Question of the Day

Suggested by Shaker BellsBromeliad: "What do you do when you're just so fucking sad all the time? When you can't stop crying? How do you get through the day when you're overwhelmed by all the bad?"

For me, it depends on the cause of the So Fucking Sad.

If it's something situational that I know will eventually pass, I do what I can to try to resolve the problem, and distract myself when the pieces I can't control start to overwhelm me. My key distractions are music and comedy, whether it's stand-up, films, or TV shows.

If it's something that won't change, for example the death of a loved one, I just allow myself to feel bad as long as I need to, and I give myself permission to say out loud that I'm sad and why, knowing that time is the only thing that will bring a space in which I feel better again.

If it's external stuff, like the work I do every day, some of which impacts me directly and personally and some of which makes me profoundly sad even if it doesn't touch my life intimately, I tend to dig in harder and try to find ways to engage in harm mitigation for other people, even if it's nothing bigger than validating what they're feeling. Trying to make other people feel better is an important way, for me, of coping.

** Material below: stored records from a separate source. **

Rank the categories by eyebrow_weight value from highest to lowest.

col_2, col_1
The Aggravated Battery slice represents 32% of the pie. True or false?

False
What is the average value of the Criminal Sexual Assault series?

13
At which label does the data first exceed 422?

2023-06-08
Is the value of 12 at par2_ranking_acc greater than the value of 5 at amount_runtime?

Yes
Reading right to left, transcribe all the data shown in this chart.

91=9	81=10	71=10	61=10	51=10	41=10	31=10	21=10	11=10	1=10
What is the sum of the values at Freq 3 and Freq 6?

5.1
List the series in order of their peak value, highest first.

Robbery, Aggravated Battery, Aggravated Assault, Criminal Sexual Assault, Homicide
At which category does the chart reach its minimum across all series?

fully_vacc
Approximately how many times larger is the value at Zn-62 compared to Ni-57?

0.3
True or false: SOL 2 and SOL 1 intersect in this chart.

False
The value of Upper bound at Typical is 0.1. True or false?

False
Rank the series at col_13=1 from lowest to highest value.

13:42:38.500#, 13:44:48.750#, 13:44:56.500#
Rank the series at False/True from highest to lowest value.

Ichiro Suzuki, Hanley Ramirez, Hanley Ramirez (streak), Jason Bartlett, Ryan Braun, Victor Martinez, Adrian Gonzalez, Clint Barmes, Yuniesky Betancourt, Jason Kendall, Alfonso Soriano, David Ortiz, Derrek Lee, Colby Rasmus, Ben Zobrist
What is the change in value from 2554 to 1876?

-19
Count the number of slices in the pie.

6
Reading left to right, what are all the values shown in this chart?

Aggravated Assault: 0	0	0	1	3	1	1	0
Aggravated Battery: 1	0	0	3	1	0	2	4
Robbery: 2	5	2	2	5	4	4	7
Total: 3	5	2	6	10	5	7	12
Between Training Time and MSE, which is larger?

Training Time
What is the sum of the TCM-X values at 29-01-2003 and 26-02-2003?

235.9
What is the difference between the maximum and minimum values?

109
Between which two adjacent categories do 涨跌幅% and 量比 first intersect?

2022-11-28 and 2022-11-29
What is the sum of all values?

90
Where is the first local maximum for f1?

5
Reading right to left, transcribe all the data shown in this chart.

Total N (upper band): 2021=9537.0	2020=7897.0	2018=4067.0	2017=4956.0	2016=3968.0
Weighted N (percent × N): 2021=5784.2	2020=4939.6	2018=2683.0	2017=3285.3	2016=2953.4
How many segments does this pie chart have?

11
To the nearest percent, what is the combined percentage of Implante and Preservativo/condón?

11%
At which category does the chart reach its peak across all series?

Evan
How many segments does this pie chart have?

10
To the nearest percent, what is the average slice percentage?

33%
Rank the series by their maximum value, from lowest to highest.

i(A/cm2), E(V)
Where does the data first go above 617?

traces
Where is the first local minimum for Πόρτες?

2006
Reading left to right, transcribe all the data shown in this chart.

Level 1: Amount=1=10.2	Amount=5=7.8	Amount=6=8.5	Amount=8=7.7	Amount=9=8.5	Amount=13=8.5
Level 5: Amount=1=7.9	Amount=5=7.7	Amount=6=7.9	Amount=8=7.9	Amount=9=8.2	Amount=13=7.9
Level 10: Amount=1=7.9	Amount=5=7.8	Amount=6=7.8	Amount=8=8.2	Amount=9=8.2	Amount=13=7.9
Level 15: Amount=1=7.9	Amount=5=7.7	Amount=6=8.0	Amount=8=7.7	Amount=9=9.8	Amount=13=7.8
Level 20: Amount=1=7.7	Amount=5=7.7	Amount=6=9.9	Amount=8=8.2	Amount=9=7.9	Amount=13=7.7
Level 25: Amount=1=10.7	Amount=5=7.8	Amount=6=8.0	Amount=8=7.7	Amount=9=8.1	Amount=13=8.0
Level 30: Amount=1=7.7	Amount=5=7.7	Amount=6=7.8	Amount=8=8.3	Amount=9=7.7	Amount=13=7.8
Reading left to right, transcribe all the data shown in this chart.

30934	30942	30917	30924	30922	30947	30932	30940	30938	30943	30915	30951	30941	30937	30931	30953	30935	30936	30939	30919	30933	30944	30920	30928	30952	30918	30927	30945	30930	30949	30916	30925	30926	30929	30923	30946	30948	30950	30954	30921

I've only ever had one episode of can't-get-out-of-bed-for-weeks depression, my last semester of college. I dealt with it then by not dealing with it at all. I hid. I stayed in bed. I cried. I felt ashamed of myself. I nearly flunked out of school (and would have, if my ex hadn't been talking to my professors and bringing my papers to them). Nothing helped, because I didn't seek help. I just stayed in bed until one day I got out again. If that were to happen now, I would deal with it very differently (I hope), seeking out professional assistance.